Correction officers are charged with the unenviable task of maintaining order and discipline in correctional facilities under stressful circumstances (Arteaga v State of New York, 72 NY2d 212). It is well-settled that correction officers are entitled to use physical force in order

to achieve this goal, but "[o]nly such degree of force as is reasonably required shall be used" (7 NYCRR 251-1.2 [b]). The limited circumstances in which the use of force is tolerated by correction officers are set forth as follows:
“[a]n employee shall not lay hands on or strike an inmate unless the employee reasonably believes that the physical force to be used is reasonably necessary: for self-defense; to prevent injury to person or property; to enforce compliance with a lawful direction; to quell a disturbance; or to prevent an escape” (7 NYCRR 251-1.2 [d]).
In situations involving inmate allegations of excessive force by a correction officer, such as here, the credibility of the respective witnesses is often the dispositive factor (Davis v State of New York, 203 AD2d 234). To determine, in a given instance, whether use of force was necessary and, if so, whether the force used was excessive or unreasonable, a Court must examine the specific circumstances confronting the officers or guards (see e.g. Lewis v State of New York, 223 AD2d 800; Quillen v State of New York, 191 AD2d 31; Brown v State of New York, 24 Misc 2d 358).

I note here that Claimant was intent on demonstrating first, that he was given the wrong dinner, and second, that his arms were injured (however superficially) when the officers tried to forcefully place his arms back inside of his cell. Claimant did demonstrate these things. However, I find that the use of force upon Claimant was completely justified. My review of the videotapes (exhibits B and 9) and the audiotapes (exhibits A, 7 and 8) only reinforce the testimony of Officer Edick. From the videotape, Officer Edick reacted calmly and patiently toward Claimant. When this did not work, however, there was a struggle that lasted several minutes. It was apparent to me that the struggle went on for such a long time because the officers were attempting to force Claimant’s hands back through the hatch as gently as possible under the circumstances.
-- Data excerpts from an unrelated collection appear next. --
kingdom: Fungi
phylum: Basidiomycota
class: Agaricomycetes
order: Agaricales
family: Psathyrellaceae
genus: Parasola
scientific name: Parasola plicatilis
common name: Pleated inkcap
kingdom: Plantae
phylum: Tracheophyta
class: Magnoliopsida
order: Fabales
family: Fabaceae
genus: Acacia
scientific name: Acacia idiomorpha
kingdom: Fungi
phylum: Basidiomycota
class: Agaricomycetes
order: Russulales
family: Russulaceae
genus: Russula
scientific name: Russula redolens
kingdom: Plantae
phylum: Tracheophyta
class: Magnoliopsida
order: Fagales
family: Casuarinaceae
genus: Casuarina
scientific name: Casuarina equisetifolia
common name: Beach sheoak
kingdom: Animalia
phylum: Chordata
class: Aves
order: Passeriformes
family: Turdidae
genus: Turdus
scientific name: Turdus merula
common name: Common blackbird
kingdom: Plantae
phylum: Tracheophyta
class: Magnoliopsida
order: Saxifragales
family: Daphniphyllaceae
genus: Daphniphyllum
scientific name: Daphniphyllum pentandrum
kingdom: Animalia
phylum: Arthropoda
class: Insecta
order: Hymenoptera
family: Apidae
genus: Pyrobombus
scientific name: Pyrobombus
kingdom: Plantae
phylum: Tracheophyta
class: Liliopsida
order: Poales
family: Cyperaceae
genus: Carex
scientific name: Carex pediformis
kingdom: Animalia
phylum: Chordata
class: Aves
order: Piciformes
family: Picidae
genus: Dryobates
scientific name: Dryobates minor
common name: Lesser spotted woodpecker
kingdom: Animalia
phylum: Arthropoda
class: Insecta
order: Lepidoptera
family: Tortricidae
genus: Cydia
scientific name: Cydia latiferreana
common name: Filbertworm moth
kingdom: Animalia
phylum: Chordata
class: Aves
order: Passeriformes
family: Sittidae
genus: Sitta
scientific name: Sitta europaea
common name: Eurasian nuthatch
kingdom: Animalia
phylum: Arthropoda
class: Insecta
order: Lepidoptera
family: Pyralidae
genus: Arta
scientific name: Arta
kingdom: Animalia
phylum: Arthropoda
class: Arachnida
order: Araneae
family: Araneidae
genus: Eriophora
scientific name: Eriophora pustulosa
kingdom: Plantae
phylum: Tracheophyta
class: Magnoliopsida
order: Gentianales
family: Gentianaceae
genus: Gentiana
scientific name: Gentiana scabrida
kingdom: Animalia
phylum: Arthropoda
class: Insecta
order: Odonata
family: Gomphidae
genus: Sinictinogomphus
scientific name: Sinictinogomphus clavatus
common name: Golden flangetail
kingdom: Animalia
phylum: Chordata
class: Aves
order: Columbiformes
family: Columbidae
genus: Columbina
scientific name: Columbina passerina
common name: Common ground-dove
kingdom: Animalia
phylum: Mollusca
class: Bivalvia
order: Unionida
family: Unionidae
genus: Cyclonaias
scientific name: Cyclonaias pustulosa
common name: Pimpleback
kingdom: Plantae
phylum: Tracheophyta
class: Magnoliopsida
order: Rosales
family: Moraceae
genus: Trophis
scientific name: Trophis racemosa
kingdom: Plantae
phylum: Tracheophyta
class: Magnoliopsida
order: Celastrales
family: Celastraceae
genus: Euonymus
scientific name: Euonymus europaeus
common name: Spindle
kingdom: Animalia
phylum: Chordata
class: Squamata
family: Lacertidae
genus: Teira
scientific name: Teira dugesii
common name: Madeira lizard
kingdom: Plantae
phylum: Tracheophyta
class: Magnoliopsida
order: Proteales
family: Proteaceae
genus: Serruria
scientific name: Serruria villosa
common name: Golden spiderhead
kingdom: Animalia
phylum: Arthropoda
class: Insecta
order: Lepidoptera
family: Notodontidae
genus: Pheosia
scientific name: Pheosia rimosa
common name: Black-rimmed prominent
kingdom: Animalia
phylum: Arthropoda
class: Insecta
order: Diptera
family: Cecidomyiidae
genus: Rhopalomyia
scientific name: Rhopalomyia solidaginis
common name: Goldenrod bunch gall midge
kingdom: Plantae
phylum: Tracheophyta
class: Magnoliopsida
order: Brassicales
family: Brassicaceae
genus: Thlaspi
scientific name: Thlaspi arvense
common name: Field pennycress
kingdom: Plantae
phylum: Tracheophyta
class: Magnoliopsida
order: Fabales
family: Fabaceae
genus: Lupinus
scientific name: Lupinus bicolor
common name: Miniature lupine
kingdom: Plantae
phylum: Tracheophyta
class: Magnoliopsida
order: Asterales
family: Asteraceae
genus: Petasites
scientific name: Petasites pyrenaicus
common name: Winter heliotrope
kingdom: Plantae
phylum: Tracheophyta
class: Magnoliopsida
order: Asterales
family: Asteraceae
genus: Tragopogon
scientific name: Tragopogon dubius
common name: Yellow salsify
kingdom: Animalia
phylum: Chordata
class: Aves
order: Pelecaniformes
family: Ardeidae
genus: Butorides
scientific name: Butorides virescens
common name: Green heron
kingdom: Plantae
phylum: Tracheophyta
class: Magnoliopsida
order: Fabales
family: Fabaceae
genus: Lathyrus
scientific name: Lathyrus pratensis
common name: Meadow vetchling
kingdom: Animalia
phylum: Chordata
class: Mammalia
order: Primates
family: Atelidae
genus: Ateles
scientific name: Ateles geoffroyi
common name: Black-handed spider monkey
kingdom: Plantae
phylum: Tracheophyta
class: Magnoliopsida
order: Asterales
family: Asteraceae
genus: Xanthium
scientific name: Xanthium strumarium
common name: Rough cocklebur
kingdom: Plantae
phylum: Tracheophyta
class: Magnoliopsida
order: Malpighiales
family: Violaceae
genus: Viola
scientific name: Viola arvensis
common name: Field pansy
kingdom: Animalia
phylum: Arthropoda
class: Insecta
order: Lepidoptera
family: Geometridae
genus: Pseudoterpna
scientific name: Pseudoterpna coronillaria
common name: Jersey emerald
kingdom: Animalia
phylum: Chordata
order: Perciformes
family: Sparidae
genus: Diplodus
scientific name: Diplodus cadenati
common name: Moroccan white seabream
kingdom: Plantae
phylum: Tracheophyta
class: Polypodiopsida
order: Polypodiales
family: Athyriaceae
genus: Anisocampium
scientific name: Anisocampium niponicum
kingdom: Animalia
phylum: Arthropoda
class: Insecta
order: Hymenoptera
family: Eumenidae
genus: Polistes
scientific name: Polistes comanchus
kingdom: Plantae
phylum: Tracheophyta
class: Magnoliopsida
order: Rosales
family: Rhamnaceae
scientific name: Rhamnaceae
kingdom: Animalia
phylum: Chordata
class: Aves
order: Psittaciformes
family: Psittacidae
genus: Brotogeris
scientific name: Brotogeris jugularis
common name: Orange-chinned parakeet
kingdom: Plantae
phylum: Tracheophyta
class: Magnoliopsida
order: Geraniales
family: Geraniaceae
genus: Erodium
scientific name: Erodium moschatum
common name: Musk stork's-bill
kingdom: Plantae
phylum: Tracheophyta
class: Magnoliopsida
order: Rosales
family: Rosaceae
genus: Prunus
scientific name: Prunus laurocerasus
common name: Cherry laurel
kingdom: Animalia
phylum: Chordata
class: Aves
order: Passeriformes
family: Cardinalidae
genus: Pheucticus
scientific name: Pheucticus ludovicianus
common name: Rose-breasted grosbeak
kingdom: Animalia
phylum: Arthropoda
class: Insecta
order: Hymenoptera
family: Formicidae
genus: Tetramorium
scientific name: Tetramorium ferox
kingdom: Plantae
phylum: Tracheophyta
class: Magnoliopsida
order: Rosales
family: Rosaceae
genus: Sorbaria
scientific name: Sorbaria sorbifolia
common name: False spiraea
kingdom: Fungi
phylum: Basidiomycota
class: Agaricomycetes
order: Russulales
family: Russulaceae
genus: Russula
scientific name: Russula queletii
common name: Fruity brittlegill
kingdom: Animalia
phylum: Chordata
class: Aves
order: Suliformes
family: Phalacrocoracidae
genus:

Claimant may have been justifiably upset that he was given the wrong dinner. He had no right, however, to refuse to comply with Officer Edick’s direction to remove his hands and arms from the feed up hatch. The force used by the officers to enforce compliance with this lawful directive was necessary and reasonable.
Accordingly, Claim No. 112508 is hereby DISMISSED.

Any and all other motions on which the Court may have previously reserved or which were not previously determined, are hereby denied.

LET JUDGMENT BE ENTERED ACCORDINGLY.

November 14, 2008
Rochester, New York

HON. RENÉE FORGENSI MINARIK
Judge of the Court of Claims



[1].Each dinner consisted of two trays - one hot and one cold.